- [TRY IT] Tally the lines of the entries below that hold the word "their", and please give only the total.

- [RECORDS SUPPLIED]
= = = = =
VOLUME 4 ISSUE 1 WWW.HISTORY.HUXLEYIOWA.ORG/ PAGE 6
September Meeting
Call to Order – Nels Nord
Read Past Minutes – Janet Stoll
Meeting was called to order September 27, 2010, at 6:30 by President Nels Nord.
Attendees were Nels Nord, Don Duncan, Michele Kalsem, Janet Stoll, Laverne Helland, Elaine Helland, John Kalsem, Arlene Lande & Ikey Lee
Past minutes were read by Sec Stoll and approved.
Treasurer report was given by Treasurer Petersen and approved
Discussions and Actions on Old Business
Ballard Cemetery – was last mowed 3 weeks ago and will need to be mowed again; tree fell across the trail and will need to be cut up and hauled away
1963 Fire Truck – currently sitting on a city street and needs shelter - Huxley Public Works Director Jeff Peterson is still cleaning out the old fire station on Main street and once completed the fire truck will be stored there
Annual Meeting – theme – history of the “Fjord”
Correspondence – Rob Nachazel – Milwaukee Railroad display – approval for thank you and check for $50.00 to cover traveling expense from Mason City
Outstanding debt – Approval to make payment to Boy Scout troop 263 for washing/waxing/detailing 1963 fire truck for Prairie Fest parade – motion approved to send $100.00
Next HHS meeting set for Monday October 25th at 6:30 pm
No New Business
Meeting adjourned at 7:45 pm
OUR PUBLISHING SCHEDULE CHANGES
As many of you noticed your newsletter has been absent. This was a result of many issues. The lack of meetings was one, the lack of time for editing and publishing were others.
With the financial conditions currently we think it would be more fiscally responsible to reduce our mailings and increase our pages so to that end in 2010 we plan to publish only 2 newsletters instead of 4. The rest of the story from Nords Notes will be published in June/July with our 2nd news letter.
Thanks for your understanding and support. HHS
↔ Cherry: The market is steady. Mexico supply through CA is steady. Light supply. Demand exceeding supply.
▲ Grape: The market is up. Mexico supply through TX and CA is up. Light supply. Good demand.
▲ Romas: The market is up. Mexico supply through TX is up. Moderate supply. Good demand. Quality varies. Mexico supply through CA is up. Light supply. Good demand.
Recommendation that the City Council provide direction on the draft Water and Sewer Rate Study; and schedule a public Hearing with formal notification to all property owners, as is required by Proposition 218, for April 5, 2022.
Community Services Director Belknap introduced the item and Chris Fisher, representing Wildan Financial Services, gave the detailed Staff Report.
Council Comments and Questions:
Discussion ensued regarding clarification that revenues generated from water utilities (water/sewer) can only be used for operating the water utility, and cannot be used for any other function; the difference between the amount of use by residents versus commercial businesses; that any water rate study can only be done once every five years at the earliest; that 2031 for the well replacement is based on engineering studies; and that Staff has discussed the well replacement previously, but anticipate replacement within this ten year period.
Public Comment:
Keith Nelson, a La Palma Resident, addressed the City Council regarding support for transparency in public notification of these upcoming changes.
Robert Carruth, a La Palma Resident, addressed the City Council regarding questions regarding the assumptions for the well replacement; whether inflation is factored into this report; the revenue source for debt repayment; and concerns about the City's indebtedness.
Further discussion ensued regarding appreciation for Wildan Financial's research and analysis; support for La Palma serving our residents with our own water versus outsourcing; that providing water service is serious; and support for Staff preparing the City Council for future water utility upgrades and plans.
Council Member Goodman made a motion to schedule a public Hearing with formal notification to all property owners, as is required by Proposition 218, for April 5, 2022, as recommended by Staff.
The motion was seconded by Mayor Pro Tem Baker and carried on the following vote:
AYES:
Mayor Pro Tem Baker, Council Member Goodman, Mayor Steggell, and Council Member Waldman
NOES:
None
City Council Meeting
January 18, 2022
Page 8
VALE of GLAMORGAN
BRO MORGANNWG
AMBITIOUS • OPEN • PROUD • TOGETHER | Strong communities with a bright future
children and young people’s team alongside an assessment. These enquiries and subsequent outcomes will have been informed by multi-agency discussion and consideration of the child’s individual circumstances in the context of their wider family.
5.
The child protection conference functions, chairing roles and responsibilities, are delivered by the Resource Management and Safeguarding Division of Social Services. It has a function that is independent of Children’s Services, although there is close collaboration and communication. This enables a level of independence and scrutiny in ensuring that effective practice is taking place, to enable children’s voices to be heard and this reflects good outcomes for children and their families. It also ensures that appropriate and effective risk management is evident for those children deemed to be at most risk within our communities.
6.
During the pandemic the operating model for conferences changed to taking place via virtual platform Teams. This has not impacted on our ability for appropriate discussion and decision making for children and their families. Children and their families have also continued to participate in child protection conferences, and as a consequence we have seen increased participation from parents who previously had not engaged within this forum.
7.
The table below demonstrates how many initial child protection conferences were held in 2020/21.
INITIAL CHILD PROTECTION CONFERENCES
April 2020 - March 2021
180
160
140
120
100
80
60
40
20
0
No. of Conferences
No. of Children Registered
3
= = = = =
- [RESULT] 3